═════ Dataset excerpts ═════
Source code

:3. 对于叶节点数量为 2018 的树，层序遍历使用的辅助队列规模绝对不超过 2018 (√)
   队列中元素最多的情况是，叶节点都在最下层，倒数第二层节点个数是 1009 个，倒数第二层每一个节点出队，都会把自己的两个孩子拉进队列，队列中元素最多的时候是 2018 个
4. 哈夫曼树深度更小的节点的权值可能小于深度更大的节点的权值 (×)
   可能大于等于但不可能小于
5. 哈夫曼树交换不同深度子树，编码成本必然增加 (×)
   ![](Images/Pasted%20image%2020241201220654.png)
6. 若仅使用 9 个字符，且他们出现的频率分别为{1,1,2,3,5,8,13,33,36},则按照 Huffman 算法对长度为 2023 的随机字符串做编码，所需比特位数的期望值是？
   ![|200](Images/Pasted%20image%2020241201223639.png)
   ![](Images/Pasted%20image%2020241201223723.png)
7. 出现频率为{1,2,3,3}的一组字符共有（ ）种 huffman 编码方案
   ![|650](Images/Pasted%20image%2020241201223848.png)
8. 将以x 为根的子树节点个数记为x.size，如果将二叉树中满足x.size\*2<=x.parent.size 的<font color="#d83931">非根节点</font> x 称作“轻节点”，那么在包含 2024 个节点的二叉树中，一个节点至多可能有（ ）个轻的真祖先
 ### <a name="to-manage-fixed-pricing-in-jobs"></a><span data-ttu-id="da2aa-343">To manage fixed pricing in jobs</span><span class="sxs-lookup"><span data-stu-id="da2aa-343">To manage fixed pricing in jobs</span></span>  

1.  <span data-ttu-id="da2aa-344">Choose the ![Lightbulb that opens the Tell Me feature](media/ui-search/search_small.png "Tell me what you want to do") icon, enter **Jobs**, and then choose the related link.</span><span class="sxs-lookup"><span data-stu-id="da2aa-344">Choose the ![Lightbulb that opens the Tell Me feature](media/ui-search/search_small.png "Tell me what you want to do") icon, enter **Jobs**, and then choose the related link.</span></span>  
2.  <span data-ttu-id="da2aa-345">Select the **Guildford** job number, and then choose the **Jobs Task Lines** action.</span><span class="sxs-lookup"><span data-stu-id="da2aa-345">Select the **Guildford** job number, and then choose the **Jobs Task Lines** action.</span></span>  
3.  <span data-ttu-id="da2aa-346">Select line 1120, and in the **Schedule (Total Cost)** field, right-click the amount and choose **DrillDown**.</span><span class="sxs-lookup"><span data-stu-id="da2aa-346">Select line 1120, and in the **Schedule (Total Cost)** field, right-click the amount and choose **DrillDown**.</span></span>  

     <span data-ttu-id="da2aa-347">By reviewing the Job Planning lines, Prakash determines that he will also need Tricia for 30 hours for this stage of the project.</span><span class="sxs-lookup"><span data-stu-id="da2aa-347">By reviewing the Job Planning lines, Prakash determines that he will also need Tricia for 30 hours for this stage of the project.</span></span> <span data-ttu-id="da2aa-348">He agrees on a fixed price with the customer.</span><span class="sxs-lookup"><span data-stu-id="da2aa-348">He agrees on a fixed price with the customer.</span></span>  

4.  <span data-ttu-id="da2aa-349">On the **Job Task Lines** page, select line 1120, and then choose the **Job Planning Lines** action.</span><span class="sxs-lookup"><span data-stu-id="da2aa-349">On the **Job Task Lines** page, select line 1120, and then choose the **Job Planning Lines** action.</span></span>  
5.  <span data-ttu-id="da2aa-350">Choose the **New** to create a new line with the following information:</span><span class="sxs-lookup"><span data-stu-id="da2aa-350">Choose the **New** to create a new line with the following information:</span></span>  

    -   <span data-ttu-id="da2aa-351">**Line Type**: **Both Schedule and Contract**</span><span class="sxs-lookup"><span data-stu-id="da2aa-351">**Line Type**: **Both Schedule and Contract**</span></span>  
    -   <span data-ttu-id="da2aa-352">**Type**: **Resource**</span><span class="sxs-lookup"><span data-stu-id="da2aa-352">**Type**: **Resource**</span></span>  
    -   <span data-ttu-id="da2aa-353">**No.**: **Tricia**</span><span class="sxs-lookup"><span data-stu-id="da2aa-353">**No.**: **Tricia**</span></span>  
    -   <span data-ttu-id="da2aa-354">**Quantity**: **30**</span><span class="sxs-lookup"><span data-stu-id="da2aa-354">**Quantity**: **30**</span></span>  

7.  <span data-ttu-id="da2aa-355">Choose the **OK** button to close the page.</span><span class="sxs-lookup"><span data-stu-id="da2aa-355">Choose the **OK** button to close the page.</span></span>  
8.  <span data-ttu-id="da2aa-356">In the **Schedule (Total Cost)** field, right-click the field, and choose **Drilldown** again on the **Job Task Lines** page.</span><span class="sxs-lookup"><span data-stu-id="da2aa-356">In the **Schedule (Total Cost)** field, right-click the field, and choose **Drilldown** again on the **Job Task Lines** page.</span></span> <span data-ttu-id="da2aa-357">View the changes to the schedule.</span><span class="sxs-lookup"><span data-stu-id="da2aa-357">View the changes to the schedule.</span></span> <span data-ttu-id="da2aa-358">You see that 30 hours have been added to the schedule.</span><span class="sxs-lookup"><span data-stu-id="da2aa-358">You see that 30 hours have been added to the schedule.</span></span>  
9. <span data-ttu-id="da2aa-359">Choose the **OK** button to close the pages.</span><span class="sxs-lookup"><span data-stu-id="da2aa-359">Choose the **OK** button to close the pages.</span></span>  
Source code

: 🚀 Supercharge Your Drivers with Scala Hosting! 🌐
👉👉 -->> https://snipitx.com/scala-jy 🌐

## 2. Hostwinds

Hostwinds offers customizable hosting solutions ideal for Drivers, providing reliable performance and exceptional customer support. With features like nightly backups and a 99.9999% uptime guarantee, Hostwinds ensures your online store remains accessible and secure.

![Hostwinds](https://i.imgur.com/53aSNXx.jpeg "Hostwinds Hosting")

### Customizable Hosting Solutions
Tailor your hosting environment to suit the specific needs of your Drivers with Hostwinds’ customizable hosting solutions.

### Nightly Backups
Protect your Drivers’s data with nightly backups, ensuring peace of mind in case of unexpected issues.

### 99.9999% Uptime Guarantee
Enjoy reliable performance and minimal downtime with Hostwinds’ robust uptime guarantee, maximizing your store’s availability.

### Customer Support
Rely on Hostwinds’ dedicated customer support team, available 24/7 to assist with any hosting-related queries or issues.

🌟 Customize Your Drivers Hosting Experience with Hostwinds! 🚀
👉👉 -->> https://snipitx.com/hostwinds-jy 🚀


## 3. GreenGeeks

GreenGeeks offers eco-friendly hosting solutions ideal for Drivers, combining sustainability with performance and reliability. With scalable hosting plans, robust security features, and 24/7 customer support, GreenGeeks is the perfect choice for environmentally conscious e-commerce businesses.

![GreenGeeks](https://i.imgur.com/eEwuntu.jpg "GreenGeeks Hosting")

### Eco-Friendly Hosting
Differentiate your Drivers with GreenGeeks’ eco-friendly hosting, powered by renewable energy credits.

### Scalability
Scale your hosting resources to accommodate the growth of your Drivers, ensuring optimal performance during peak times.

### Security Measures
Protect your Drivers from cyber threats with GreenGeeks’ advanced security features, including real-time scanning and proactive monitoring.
═════
◆ Work order ◆
Read the entries above, then pull out the lines that include "action".

◆ Result for this task ◆
2.  <span data-ttu-id="da2aa-345">Select the **Guildford** job number, and then choose the **Jobs Task Lines** action.</span><span class="sxs-lookup"><span data-stu-id="da2aa-345">Select the **Guildford** job number, and then choose the **Jobs Task Lines** action.</span></span>  
4.  <span data-ttu-id="da2aa-349">On the **Job Task Lines** page, select line 1120, and then choose the **Job Planning Lines** action.</span><span class="sxs-lookup"><span data-stu-id="da2aa-349">On the **Job Task Lines** page, select line 1120, and then choose the **Job Planning Lines** action.</span></span>  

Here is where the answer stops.